Exercise description
Filter these entries so that only lines with the word "IridiumOre" remain.

Given records

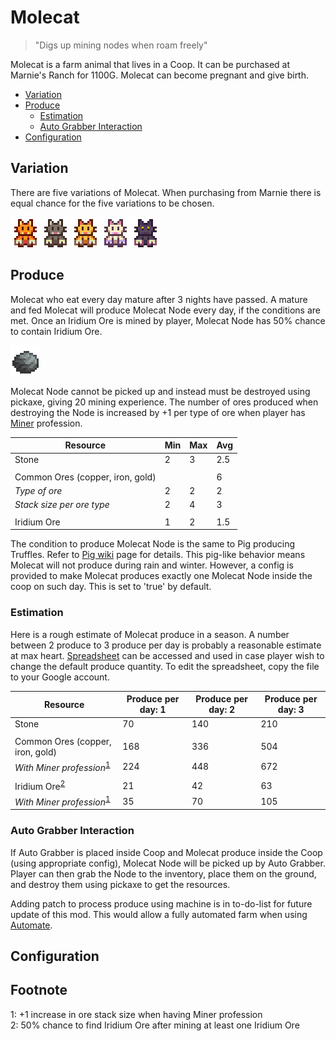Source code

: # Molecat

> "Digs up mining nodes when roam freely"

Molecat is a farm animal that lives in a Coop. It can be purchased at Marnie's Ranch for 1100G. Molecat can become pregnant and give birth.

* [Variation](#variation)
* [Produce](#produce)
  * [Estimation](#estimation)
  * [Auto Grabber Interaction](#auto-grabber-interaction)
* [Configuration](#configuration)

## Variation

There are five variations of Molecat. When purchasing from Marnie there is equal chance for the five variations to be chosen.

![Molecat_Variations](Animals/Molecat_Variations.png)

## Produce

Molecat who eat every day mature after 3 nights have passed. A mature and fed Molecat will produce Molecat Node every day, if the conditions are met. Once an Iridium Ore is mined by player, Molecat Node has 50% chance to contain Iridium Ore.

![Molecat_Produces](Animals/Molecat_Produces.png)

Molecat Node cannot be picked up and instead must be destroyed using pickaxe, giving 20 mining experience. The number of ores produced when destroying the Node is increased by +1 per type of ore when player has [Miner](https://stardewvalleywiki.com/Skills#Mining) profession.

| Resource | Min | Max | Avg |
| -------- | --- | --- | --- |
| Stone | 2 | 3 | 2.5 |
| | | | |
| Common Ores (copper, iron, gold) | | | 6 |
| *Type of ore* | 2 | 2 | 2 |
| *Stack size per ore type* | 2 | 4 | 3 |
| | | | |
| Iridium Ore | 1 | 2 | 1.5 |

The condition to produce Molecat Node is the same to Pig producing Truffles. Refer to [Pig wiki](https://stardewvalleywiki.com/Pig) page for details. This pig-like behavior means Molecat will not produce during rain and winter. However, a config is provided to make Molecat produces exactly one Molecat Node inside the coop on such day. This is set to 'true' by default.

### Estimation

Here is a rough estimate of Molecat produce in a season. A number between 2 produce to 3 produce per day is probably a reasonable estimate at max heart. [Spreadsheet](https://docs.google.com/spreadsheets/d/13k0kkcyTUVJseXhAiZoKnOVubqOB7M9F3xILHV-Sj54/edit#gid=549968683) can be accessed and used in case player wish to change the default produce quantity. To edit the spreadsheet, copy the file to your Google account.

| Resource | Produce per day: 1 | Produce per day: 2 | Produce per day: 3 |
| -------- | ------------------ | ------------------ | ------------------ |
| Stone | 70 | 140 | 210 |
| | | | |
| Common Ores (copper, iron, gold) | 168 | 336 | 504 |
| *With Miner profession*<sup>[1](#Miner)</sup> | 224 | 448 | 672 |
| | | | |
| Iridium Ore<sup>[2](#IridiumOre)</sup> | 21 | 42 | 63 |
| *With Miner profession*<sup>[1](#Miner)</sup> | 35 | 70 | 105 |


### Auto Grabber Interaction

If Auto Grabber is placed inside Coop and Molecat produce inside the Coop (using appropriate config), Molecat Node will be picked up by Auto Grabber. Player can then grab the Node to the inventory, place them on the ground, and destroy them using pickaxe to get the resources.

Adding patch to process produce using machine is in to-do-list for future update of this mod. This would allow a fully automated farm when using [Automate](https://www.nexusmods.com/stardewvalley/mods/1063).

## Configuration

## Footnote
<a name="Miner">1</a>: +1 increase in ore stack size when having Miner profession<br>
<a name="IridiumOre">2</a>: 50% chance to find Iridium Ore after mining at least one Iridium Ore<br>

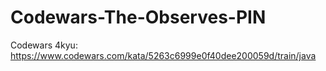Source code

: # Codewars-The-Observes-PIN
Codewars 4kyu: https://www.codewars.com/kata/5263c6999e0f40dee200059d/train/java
* * *
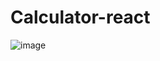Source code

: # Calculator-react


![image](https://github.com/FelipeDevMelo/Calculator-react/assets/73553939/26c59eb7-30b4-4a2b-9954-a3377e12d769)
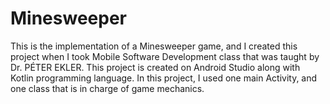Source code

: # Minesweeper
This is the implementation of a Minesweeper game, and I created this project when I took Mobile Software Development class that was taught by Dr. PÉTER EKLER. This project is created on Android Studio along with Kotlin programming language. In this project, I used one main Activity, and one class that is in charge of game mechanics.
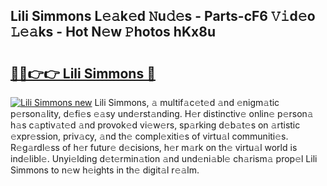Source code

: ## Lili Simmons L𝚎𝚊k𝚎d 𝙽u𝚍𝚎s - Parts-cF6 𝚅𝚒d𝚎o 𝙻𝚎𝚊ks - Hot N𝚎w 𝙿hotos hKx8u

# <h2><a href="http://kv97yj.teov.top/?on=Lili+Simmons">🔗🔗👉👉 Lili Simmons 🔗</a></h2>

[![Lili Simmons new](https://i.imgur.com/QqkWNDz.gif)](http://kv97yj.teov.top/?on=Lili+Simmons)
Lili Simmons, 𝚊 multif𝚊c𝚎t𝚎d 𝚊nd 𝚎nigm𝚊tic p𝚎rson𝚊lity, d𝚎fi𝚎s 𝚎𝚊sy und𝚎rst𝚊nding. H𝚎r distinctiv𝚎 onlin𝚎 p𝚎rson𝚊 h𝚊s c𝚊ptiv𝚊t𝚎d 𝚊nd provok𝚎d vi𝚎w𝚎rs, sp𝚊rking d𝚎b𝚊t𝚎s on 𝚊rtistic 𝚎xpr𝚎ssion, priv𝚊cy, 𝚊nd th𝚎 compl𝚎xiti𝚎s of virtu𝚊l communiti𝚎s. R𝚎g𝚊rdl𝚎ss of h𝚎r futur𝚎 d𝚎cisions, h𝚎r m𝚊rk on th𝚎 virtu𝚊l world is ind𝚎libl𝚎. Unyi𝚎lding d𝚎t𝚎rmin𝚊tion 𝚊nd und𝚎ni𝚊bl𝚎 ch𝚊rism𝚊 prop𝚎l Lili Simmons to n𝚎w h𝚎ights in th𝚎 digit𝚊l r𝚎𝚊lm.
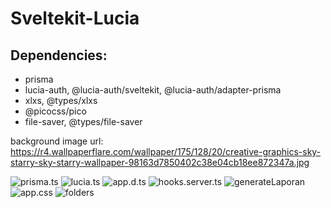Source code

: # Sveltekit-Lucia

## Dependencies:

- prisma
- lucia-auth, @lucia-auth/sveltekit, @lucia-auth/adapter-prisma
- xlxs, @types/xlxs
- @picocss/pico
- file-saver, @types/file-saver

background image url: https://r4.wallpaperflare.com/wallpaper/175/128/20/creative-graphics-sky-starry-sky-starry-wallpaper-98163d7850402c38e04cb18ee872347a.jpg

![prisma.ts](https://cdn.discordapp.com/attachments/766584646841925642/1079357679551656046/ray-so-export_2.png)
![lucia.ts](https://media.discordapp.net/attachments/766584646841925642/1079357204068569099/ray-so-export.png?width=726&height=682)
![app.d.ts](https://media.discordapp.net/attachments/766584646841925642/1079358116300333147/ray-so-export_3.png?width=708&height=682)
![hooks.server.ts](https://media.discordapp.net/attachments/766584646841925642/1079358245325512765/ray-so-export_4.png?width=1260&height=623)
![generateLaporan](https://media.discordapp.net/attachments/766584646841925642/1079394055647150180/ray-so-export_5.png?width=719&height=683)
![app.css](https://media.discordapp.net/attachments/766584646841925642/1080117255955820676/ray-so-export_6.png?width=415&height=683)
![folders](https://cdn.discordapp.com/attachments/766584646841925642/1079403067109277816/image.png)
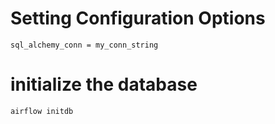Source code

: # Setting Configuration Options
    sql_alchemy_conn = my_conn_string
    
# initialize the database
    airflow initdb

Answer area
| Iridium Ore<sup>[2](#IridiumOre)</sup> | 21 | 42 | 63 |
<a name="IridiumOre">2</a>: 50% chance to find Iridium Ore after mining at least one Iridium Ore<br>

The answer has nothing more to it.